The Republican committee members’ latest report, “Unsafe at Any Bureaucracy, Part II: How the Bureau of Consumer Financial Protection Removed Anti-Fraud Safeguards to Achieve Political Goals,” is the second such report concerning the CFPB and the Ally settlement.  The first report, released in November 2015, had taken issue with the CFPB’s methodology for estimating the number of consumers affected by Ally’s allegedly-discriminatory conduct.  That report argued that the CFPB’s estimate that 235,000 minority borrowers had been discriminated against was likely an overestimate.  (For a more detailed discussion of the Committee’s first report, please see our earlier post here.)

The new report challenges the CFPB’s method for identifying and remunerating affected minority borrowers.  The CFPB used a three-tiered identification and remuneration structure: borrowers identified as having a high likelihood of being a minority would receive a settlement check unless they opted out; borrowers with a moderate likelihood of being a minority would have the opportunity to opt in and receive a check; and borrowers who were not identified at all could self-identify as being eligible for compensation.  Potential recipients were not required to verify their race in writing under penalty of perjury; the CFPB explained that it did not require sworn verification because the agency is “not in a position to question self-identification of race.”

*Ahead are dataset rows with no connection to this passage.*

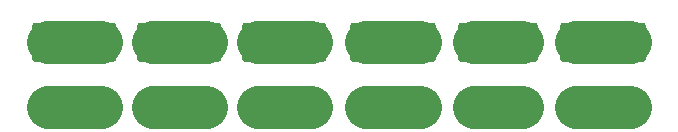
<source format=gbr>
%TF.GenerationSoftware,KiCad,Pcbnew,(5.1.9)-1*%
%TF.CreationDate,2021-11-14T17:32:34-07:00*%
%TF.ProjectId,ABSIS_AUX_Bulkhead_Connector,41425349-535f-4415-9558-5f42756c6b68,rev?*%
%TF.SameCoordinates,Original*%
%TF.FileFunction,Copper,L1,Top*%
%TF.FilePolarity,Positive*%
%FSLAX46Y46*%
G04 Gerber Fmt 4.6, Leading zero omitted, Abs format (unit mm)*
G04 Created by KiCad (PCBNEW (5.1.9)-1) date 2021-11-14 17:32:34*
%MOMM*%
%LPD*%
G01*
G04 APERTURE LIST*
%TA.AperFunction,ComponentPad*%
%ADD10O,2.700000X3.300000*%
%TD*%
%TA.AperFunction,Conductor*%
%ADD11C,3.657600*%
%TD*%
G04 APERTURE END LIST*
D10*
%TO.P,J12,2*%
%TO.N,/F2*%
X161036000Y-67730000D03*
%TO.P,J12,1*%
%TO.N,/F1*%
%TA.AperFunction,ComponentPad*%
G36*
G01*
X162386000Y-60830001D02*
X162386000Y-63629999D01*
G75*
G02*
X162135999Y-63880000I-250001J0D01*
G01*
X159936001Y-63880000D01*
G75*
G02*
X159686000Y-63629999I0J250001D01*
G01*
X159686000Y-60830001D01*
G75*
G02*
X159936001Y-60580000I250001J0D01*
G01*
X162135999Y-60580000D01*
G75*
G02*
X162386000Y-60830001I0J-250001D01*
G01*
G37*
%TD.AperFunction*%
%TD*%
%TO.P,J11,2*%
%TO.N,/E2*%
X151892000Y-67730000D03*
%TO.P,J11,1*%
%TO.N,/E1*%
%TA.AperFunction,ComponentPad*%
G36*
G01*
X153242000Y-60830001D02*
X153242000Y-63629999D01*
G75*
G02*
X152991999Y-63880000I-250001J0D01*
G01*
X150792001Y-63880000D01*
G75*
G02*
X150542000Y-63629999I0J250001D01*
G01*
X150542000Y-60830001D01*
G75*
G02*
X150792001Y-60580000I250001J0D01*
G01*
X152991999Y-60580000D01*
G75*
G02*
X153242000Y-60830001I0J-250001D01*
G01*
G37*
%TD.AperFunction*%
%TD*%
%TO.P,J10,2*%
%TO.N,/D2*%
X143256000Y-67730000D03*
%TO.P,J10,1*%
%TO.N,/D1*%
%TA.AperFunction,ComponentPad*%
G36*
G01*
X144606000Y-60830001D02*
X144606000Y-63629999D01*
G75*
G02*
X144355999Y-63880000I-250001J0D01*
G01*
X142156001Y-63880000D01*
G75*
G02*
X141906000Y-63629999I0J250001D01*
G01*
X141906000Y-60830001D01*
G75*
G02*
X142156001Y-60580000I250001J0D01*
G01*
X144355999Y-60580000D01*
G75*
G02*
X144606000Y-60830001I0J-250001D01*
G01*
G37*
%TD.AperFunction*%
%TD*%
%TO.P,J9,2*%
%TO.N,/C2*%
X133985000Y-67730000D03*
%TO.P,J9,1*%
%TO.N,/C1*%
%TA.AperFunction,ComponentPad*%
G36*
G01*
X135335000Y-60830001D02*
X135335000Y-63629999D01*
G75*
G02*
X135084999Y-63880000I-250001J0D01*
G01*
X132885001Y-63880000D01*
G75*
G02*
X132635000Y-63629999I0J250001D01*
G01*
X132635000Y-60830001D01*
G75*
G02*
X132885001Y-60580000I250001J0D01*
G01*
X135084999Y-60580000D01*
G75*
G02*
X135335000Y-60830001I0J-250001D01*
G01*
G37*
%TD.AperFunction*%
%TD*%
%TO.P,J8,2*%
%TO.N,/B2*%
X125095000Y-67730000D03*
%TO.P,J8,1*%
%TO.N,/B1*%
%TA.AperFunction,ComponentPad*%
G36*
G01*
X126445000Y-60830001D02*
X126445000Y-63629999D01*
G75*
G02*
X126194999Y-63880000I-250001J0D01*
G01*
X123995001Y-63880000D01*
G75*
G02*
X123745000Y-63629999I0J250001D01*
G01*
X123745000Y-60830001D01*
G75*
G02*
X123995001Y-60580000I250001J0D01*
G01*
X126194999Y-60580000D01*
G75*
G02*
X126445000Y-60830001I0J-250001D01*
G01*
G37*
%TD.AperFunction*%
%TD*%
%TO.P,J7,2*%
%TO.N,/A2*%
X116205000Y-67730000D03*
%TO.P,J7,1*%
%TO.N,/A1*%
%TA.AperFunction,ComponentPad*%
G36*
G01*
X117555000Y-60830001D02*
X117555000Y-63629999D01*
G75*
G02*
X117304999Y-63880000I-250001J0D01*
G01*
X115105001Y-63880000D01*
G75*
G02*
X114855000Y-63629999I0J250001D01*
G01*
X114855000Y-60830001D01*
G75*
G02*
X115105001Y-60580000I250001J0D01*
G01*
X117304999Y-60580000D01*
G75*
G02*
X117555000Y-60830001I0J-250001D01*
G01*
G37*
%TD.AperFunction*%
%TD*%
%TO.P,J6,2*%
%TO.N,/F2*%
X156464000Y-67730000D03*
%TO.P,J6,1*%
%TO.N,/F1*%
%TA.AperFunction,ComponentPad*%
G36*
G01*
X155114000Y-63629999D02*
X155114000Y-60830001D01*
G75*
G02*
X155364001Y-60580000I250001J0D01*
G01*
X157563999Y-60580000D01*
G75*
G02*
X157814000Y-60830001I0J-250001D01*
G01*
X157814000Y-63629999D01*
G75*
G02*
X157563999Y-63880000I-250001J0D01*
G01*
X155364001Y-63880000D01*
G75*
G02*
X155114000Y-63629999I0J250001D01*
G01*
G37*
%TD.AperFunction*%
%TD*%
%TO.P,J5,2*%
%TO.N,/E2*%
X147828000Y-67730000D03*
%TO.P,J5,1*%
%TO.N,/E1*%
%TA.AperFunction,ComponentPad*%
G36*
G01*
X146478000Y-63629999D02*
X146478000Y-60830001D01*
G75*
G02*
X146728001Y-60580000I250001J0D01*
G01*
X148927999Y-60580000D01*
G75*
G02*
X149178000Y-60830001I0J-250001D01*
G01*
X149178000Y-63629999D01*
G75*
G02*
X148927999Y-63880000I-250001J0D01*
G01*
X146728001Y-63880000D01*
G75*
G02*
X146478000Y-63629999I0J250001D01*
G01*
G37*
%TD.AperFunction*%
%TD*%
%TO.P,J4,2*%
%TO.N,/D2*%
X138684000Y-67730000D03*
%TO.P,J4,1*%
%TO.N,/D1*%
%TA.AperFunction,ComponentPad*%
G36*
G01*
X137334000Y-63629999D02*
X137334000Y-60830001D01*
G75*
G02*
X137584001Y-60580000I250001J0D01*
G01*
X139783999Y-60580000D01*
G75*
G02*
X140034000Y-60830001I0J-250001D01*
G01*
X140034000Y-63629999D01*
G75*
G02*
X139783999Y-63880000I-250001J0D01*
G01*
X137584001Y-63880000D01*
G75*
G02*
X137334000Y-63629999I0J250001D01*
G01*
G37*
%TD.AperFunction*%
%TD*%
%TO.P,J3,2*%
%TO.N,/C2*%
X129540000Y-67730000D03*
%TO.P,J3,1*%
%TO.N,/C1*%
%TA.AperFunction,ComponentPad*%
G36*
G01*
X128190000Y-63629999D02*
X128190000Y-60830001D01*
G75*
G02*
X128440001Y-60580000I250001J0D01*
G01*
X130639999Y-60580000D01*
G75*
G02*
X130890000Y-60830001I0J-250001D01*
G01*
X130890000Y-63629999D01*
G75*
G02*
X130639999Y-63880000I-250001J0D01*
G01*
X128440001Y-63880000D01*
G75*
G02*
X128190000Y-63629999I0J250001D01*
G01*
G37*
%TD.AperFunction*%
%TD*%
%TO.P,J2,2*%
%TO.N,/B2*%
X120650000Y-67730000D03*
%TO.P,J2,1*%
%TO.N,/B1*%
%TA.AperFunction,ComponentPad*%
G36*
G01*
X119300000Y-63629999D02*
X119300000Y-60830001D01*
G75*
G02*
X119550001Y-60580000I250001J0D01*
G01*
X121749999Y-60580000D01*
G75*
G02*
X122000000Y-60830001I0J-250001D01*
G01*
X122000000Y-63629999D01*
G75*
G02*
X121749999Y-63880000I-250001J0D01*
G01*
X119550001Y-63880000D01*
G75*
G02*
X119300000Y-63629999I0J250001D01*
G01*
G37*
%TD.AperFunction*%
%TD*%
%TO.P,J1,2*%
%TO.N,/A2*%
X111760000Y-67730000D03*
%TO.P,J1,1*%
%TO.N,/A1*%
%TA.AperFunction,ComponentPad*%
G36*
G01*
X110410000Y-63629999D02*
X110410000Y-60830001D01*
G75*
G02*
X110660001Y-60580000I250001J0D01*
G01*
X112859999Y-60580000D01*
G75*
G02*
X113110000Y-60830001I0J-250001D01*
G01*
X113110000Y-63629999D01*
G75*
G02*
X112859999Y-63880000I-250001J0D01*
G01*
X110660001Y-63880000D01*
G75*
G02*
X110410000Y-63629999I0J250001D01*
G01*
G37*
%TD.AperFunction*%
%TD*%
D11*
%TO.N,/A2*%
X116205000Y-67730000D02*
X111760000Y-67730000D01*
%TO.N,/A1*%
X111760000Y-62230000D02*
X116205000Y-62230000D01*
%TO.N,/B2*%
X120650000Y-67730000D02*
X125095000Y-67730000D01*
%TO.N,/B1*%
X125095000Y-62230000D02*
X120650000Y-62230000D01*
%TO.N,/C2*%
X133985000Y-67730000D02*
X129540000Y-67730000D01*
%TO.N,/C1*%
X129540000Y-62230000D02*
X133985000Y-62230000D01*
%TO.N,/D2*%
X143256000Y-67730000D02*
X138684000Y-67730000D01*
%TO.N,/D1*%
X138684000Y-62230000D02*
X143256000Y-62230000D01*
%TO.N,/E2*%
X151892000Y-67730000D02*
X147828000Y-67730000D01*
%TO.N,/E1*%
X147828000Y-62230000D02*
X151892000Y-62230000D01*
%TO.N,/F2*%
X161036000Y-67730000D02*
X156464000Y-67730000D01*
%TO.N,/F1*%
X156464000Y-62230000D02*
X161036000Y-62230000D01*
%TD*%
M02*

</source>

The Republican committee members’ report sharply criticizes this methodology, arguing that the “opt out” feature and the lack of a verification requirement create a significant likelihood that white borrowers may be receiving checks for Ally’s alleged discrimination against minority borrowers.  According to the report, CFPB officials realized that fewer than 235,000 minority borrowers had been affected by Ally’s alleged conduct, but rather than revising that estimate, the CFPB doubled down on it, designing a process for identifying and remunerating consumers that would confirm its initial figure.  The resulting remuneration method, the report argues, captures many more borrowers than were actually affected in order to boost the number of recipients to be consistent with the CFPB’s estimate of 235,000 victims.  The report claims that CFPB officials were aware that their remuneration structure was too broad, but that they approved the structure anyway because a more stringent method would have resulted in too few borrowers receiving compensation under the settlement, revealing flaws in the CFPB’s disparate-impact methodology.

According to the report, remuneration checks are scheduled to be sent to 235,319 consumers this month.  Chairman Hensarling has called on U.S. Attorney General Loretta Lynch to suspend the distribution of the checks until all of the recipients have verified their eligibility in writing and under penalty of perjury.  At the time of writing, the Attorney General’s office had not yet responded to Chairman Hensarling’s request.  The House Financial Services Subcommittee on Oversight and Investigations will also be holding a hearing on the CFPB’s auto-lending supervision and enforcement practices in early February, where the subject of this report will almost certainly be raised.  Industry members should continue to monitor this story to see how this latest challenge to the CFPB’s authority plays out.